1 Bewertung

Poliezei

Hände hoch! Augen auf! Herzen weit!

Polizeifilm? Kenn ich, kann ich, sagt sich der erfahrene Freizeitermittler. Und tatsächlich möchte man meinen, daß zwischen den durch Fernsehgroßstadtreviere spazierenden Kommissaren mit Onkelcharme, den ach so vielschichtigen TV-Nachtprogramm-Kriminalern, den guten und bösen Bullen der wechselnden Kinomoden kaum noch ein Grashalm stehengeblieben sei, an dem es sich zu weiden lohnte. Ausgerechnet in den diesbezüglich plattgefahrenen Straßen von Paris ist nun dieser Versuch angesiedelt, sich der Spezies „Polizist/in“ neu zu nähern – in einem vielfigurigen Gruppenporträt, das sich am kaskadenhaft und unkontrollierbar hereinbrechenden Großstadtalltag schärft, menschlich wie politisch.

Eine Einheit der Brigade de protection des mineurs, eine Sondertruppe für entlaufene, mißbrauchte, klauende Kinder und Jugendliche, diktiert den Herzschlag dieses Films. Er ist so kurzatmig wie der Alltag, so dramatisch wie ein Thriller, so verstreut wie ein Puzzle und so komisch-absurd, verstörend und versöhnend wie das Leben. „Bringen Sie sich auf den neuesten Stand!“, schleudert ein verstockter Teenager diesen Beamten ins Gesicht. Und das tun sie – in jeder gottverdammten Schicht: In der ihnen eine „Illegale“ ihren kleinen Sohn aufs Revier bringt, in der ihnen ein Mädchen erzählt, wem sie einen geblasen hat, um ihr Handy wiederzubekommen, in der sich ein Familienvater ganz selbstverständlich zu sexuellen Übergriffen auf seine Tochter bekennt, in der Beruf und Feierabend kaum noch voneinander zu scheiden sind.
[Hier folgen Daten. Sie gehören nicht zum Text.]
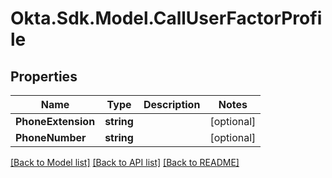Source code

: # Okta.Sdk.Model.CallUserFactorProfile

## Properties

Name | Type | Description | Notes
------------ | ------------- | ------------- | -------------
**PhoneExtension** | **string** |  | [optional] 
**PhoneNumber** | **string** |  | [optional] 

[[Back to Model list]](../README.md#documentation-for-models) [[Back to API list]](../README.md#documentation-for-api-endpoints) [[Back to README]](../README.md)

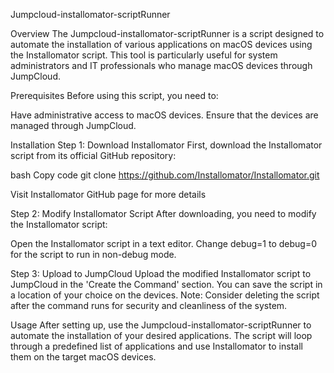 Jumpcloud-installomator-scriptRunner

Overview
The Jumpcloud-installomator-scriptRunner is a script designed to automate the installation of various applications on macOS devices using the Installomator script. This tool is particularly useful for system administrators and IT professionals who manage macOS devices through JumpCloud.

Prerequisites
Before using this script, you need to:

Have administrative access to macOS devices.
Ensure that the devices are managed through JumpCloud.

Installation
Step 1: Download Installomator
First, download the Installomator script from its official GitHub repository:

bash
Copy code
git clone https://github.com/Installomator/Installomator.git

Visit Installomator GitHub page for more details

Step 2: Modify Installomator Script
After downloading, you need to modify the Installomator script:

Open the Installomator script in a text editor.
Change debug=1 to debug=0 for the script to run in non-debug mode.

Step 3: Upload to JumpCloud
Upload the modified Installomator script to JumpCloud in the 'Create the Command' section.
You can save the script in a location of your choice on the devices.
Note: Consider deleting the script after the command runs for security and cleanliness of the system.

Usage
After setting up, use the Jumpcloud-installomator-scriptRunner to automate the installation of your desired applications. The script will loop through a predefined list of applications and use Installomator to install them on the target macOS devices.
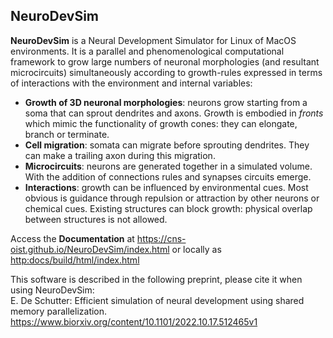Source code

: NeuroDevSim  
----------------  

**NeuroDevSim** is a Neural Development Simulator for Linux of MacOS environments. It is a parallel and phenomenological computational framework to grow large numbers of  neuronal morphologies (and resultant microcircuits) simultaneously according to growth-rules expressed in terms of interactions with the environment and internal variables:  

- **Growth of 3D neuronal morphologies**: neurons grow starting from a soma that can sprout dendrites and axons. Growth is embodied in *fronts* which mimic the functionality of growth cones: they can elongate, branch or terminate.    
- **Cell migration**: somata can migrate before sprouting dendrites. They can make a trailing axon during this migration.  
- **Microcircuits**: neurons are generated together in a simulated volume. With the addition of connections rules and synapses circuits emerge.  
- **Interactions**: growth can be influenced by environmental cues. Most obvious is guidance through repulsion or attraction by other neurons or chemical cues. Existing structures can block growth: physical overlap between structures is not allowed.  

Access the **Documentation** at https://cns-oist.github.io/NeuroDevSim/index.html or locally as <http:docs/build/html/index.html>

This software is described in the following preprint, please cite it when using NeuroDevSim:  
E. De Schutter: Efficient simulation of neural development using shared memory parallelization. https://www.biorxiv.org/content/10.1101/2022.10.17.512465v1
Viel ist geschrieben worden über den semidokumentarischen Charakter dieses Films, über die verbürgten Geschichten, die abrupten Wechsel zwischen Wut, Resignation und befreiendem Gelächter. Und doch bleibt ein rätselhafter Rest an Wahrhaftigkeit, für den ein überzeugendes Ensemble und die rasante, aber doch mitvollziehbare Schnittpartitur allein noch keine Erklärung bieten. Wie eine Diebin hat sich die Regisseurin und Schauspielerin Maïwenn in ihren eigenen Film geschlichen, getarnt als Fotografin, die dieses Sondereinsatzkommando von seiner besten Seite ablichten soll – und sie doch alle in ihren verzweifeltsten, schwächsten, unbeherrschtesten Momenten erwischt.

Und wie eine Diebin hinterläßt sie widersprüchliche Spuren: ein wenig Soap-Opera, ein wenig Comédie Humaine. Manche nennen es Kinomagie, wie zum Beispiel die Jury in Cannes.

Originaltitel: POLISSE

F 2011, 127 min
FSK 16
Verleih: Wild Bunch

Genre: Drama

Darsteller: Karin Viard, Marina Foïs, Joey Starr, Frédéric Pierrot, Naidra Ayadi, Maïwenn Le Besco, Sandrine Kiberlain

Regie: Maïwenn Le Besco

Kinostart: 27.10.11

[ Sylvia Görke ]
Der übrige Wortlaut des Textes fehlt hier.